Striptease sì, ma «burlesque»

L’ironia. È questo il segreto della sensualità che piace ai romani. E alle romane. Lo sanno bene al Micca Club (via Pietro Micca 7; 0687440079), che, ha deciso di inserire nella programmazione di musica dal vivo e dj set, degli spettacoli di burlesque, striptease eleganti e divertenti. Un esperimento - è stato il primo a Roma a «osare» la commistione - ampiamente ripagato dal successo di pubblico. Da appuntamenti sporadici si è arrivati al Burlesque Festival, rassegna che si tiene da oggi a domenica 30, tra musica dal vivo, dj, esibizioni, aperitivi afrodisiaci e, perfino, un mercatino, dove l’abituale appuntamento con lo shopping vintage vira su temi erotici.

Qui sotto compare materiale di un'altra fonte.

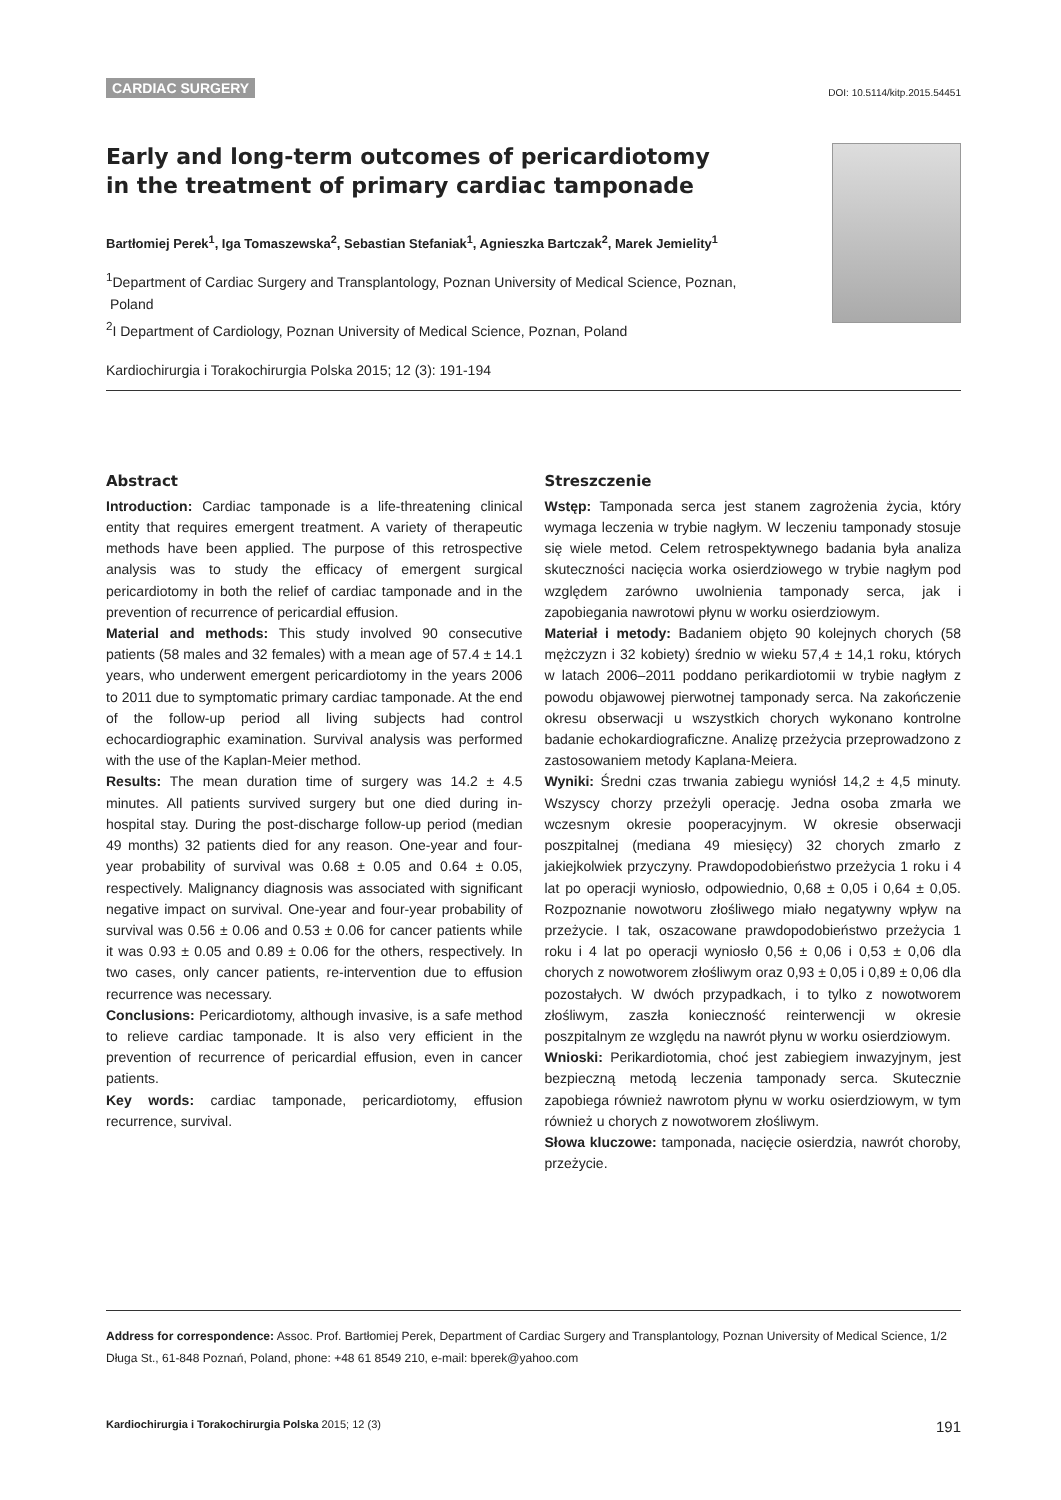CARDIAC SURGERY DOI: 10.5114/kitp.2015.54451
Early and long-term outcomes of pericardiotomy
in the treatment of primary cardiac tamponade
Bartłomiej Perek<sup>1</sup>, Iga Tomaszewska<sup>2</sup>, Sebastian Stefaniak<sup>1</sup>, Agnieszka Bartczak<sup>2</sup>, Marek Jemielity<sup>1</sup>
<sup>1</sup> Department of Cardiac Surgery and Transplantology, Poznan University of Medical Science, Poznan,
Poland
<sup>2</sup> I Department of Cardiology, Poznan University of Medical Science, Poznan, Poland
Kardiochirurgia i Torakochirurgia Polska 2015; 12 (3): 191-194
Abstract
Introduction: Cardiac tamponade is a life-threatening clinical entity that requires emergent treatment. A variety of therapeutic methods have been applied. The purpose of this retrospective analysis was to study the efficacy of emergent surgical pericardiotomy in both the relief of cardiac tamponade and in the prevention of recurrence of pericardial effusion.
Material and methods: This study involved 90 consecutive patients (58 males and 32 females) with a mean age of 57.4 ± 14.1 years, who underwent emergent pericardiotomy in the years 2006 to 2011 due to symptomatic primary cardiac tamponade. At the end of the follow-up period all living subjects had control echocardiographic examination. Survival analysis was performed with the use of the Kaplan-Meier method.
Results: The mean duration time of surgery was 14.2 ± 4.5 minutes. All patients survived surgery but one died during in-hospital stay. During the post-discharge follow-up period (median 49 months) 32 patients died for any reason. One-year and four-year probability of survival was 0.68 ± 0.05 and 0.64 ± 0.05, respectively. Malignancy diagnosis was associated with significant negative impact on survival. One-year and four-year probability of survival was 0.56 ± 0.06 and 0.53 ± 0.06 for cancer patients while it was 0.93 ± 0.05 and 0.89 ± 0.06 for the others, respectively. In two cases, only cancer patients, re-intervention due to effusion recurrence was necessary.
Conclusions: Pericardiotomy, although invasive, is a safe method to relieve cardiac tamponade. It is also very efficient in the prevention of recurrence of pericardial effusion, even in cancer patients.
Key words: cardiac tamponade, pericardiotomy, effusion recurrence, survival.
Streszczenie
Wstęp: Tamponada serca jest stanem zagrożenia życia, który wymaga leczenia w trybie nagłym. W leczeniu tamponady stosuje się wiele metod. Celem retrospektywnego badania była analiza skuteczności nacięcia worka osierdziowego w trybie nagłym pod względem zarówno uwolnienia tamponady serca, jak i zapobiegania nawrotowi płynu w worku osierdziowym.
Materiał i metody: Badaniem objęto 90 kolejnych chorych (58 mężczyzn i 32 kobiety) średnio w wieku 57,4 ± 14,1 roku, których w latach 2006–2011 poddano perikardiotomii w trybie nagłym z powodu objawowej pierwotnej tamponady serca. Na zakończenie okresu obserwacji u wszystkich chorych wykonano kontrolne badanie echokardiograficzne. Analizę przeżycia przeprowadzono z zastosowaniem metody Kaplana-Meiera.
Wyniki: Średni czas trwania zabiegu wyniósł 14,2 ± 4,5 minuty. Wszyscy chorzy przeżyli operację. Jedna osoba zmarła we wczesnym okresie pooperacyjnym. W okresie obserwacji poszpitalnej (mediana 49 miesięcy) 32 chorych zmarło z jakiejkolwiek przyczyny. Prawdopodobieństwo przeżycia 1 roku i 4 lat po operacji wyniosło, odpowiednio, 0,68 ± 0,05 i 0,64 ± 0,05. Rozpoznanie nowotworu złośliwego miało negatywny wpływ na przeżycie. I tak, oszacowane prawdopodobieństwo przeżycia 1 roku i 4 lat po operacji wyniosło 0,56 ± 0,06 i 0,53 ± 0,06 dla chorych z nowotworem złośliwym oraz 0,93 ± 0,05 i 0,89 ± 0,06 dla pozostałych. W dwóch przypadkach, i to tylko z nowotworem złośliwym, zaszła konieczność reinterwencji w okresie poszpitalnym ze względu na nawrót płynu w worku osierdziowym.
Wnioski: Perikardiotomia, choć jest zabiegiem inwazyjnym, jest bezpieczną metodą leczenia tamponady serca. Skutecznie zapobiega również nawrotom płynu w worku osierdziowym, w tym również u chorych z nowotworem złośliwym.
Słowa kluczowe: tamponada, nacięcie osierdzia, nawrót choroby, przeżycie.
Address for correspondence: Assoc. Prof. Bartłomiej Perek, Department of Cardiac Surgery and Transplantology, Poznan University of Medical Science, 1/2 Długa St., 61-848 Poznań, Poland, phone: +48 61 8549 210, e-mail: bperek@yahoo.com
Kardiochirurgia i Torakochirurgia Polska 2015; 12 (3) 191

Come mai un locale «normale» decide di proporre spettacoli sexy? «Quando abbiamo pensato al concept del Micca - spiega il direttore artistico Alessandro Casella - abbiamo immaginato di rifarci alle atmosfere del nostro passato recente, dagli anni Quaranta ai Settanta. Ciò implicava una grande varietà di forme di intrattenimento, tra le quali gli spogliarelli, ma con messe in scena ironiche su temi di vario genere, con ragazze che si spogliavano su musiche scritte proprio per le esibizioni». La riscoperta del Burlesque è ormai un «classico» dei locali londinesi. E da Londra viene la maggior parte delle ballerine, che si esibiscono al Micca, come Amber Topaz, Agent Lynch e Slinky Sparkles, alle quali si aggiungono le canadesi Trixie Malicious e Cecilia Bravo. «È difficile trovare ballerine italiane dello stesso livello - prosegue - o che ripropongano lo stile dell'epoca senza scivolare nello striptease. Il Burlesque è uno spogliarello ironico che valorizza la femminilità. Per questo piace alle donne addirittura più che agli uomini». In calendario anche, il 29, sia previsto un seminario gratuito di Burlesque. «L’anno scorso, le lezioni hanno fatto il tutto esaurito».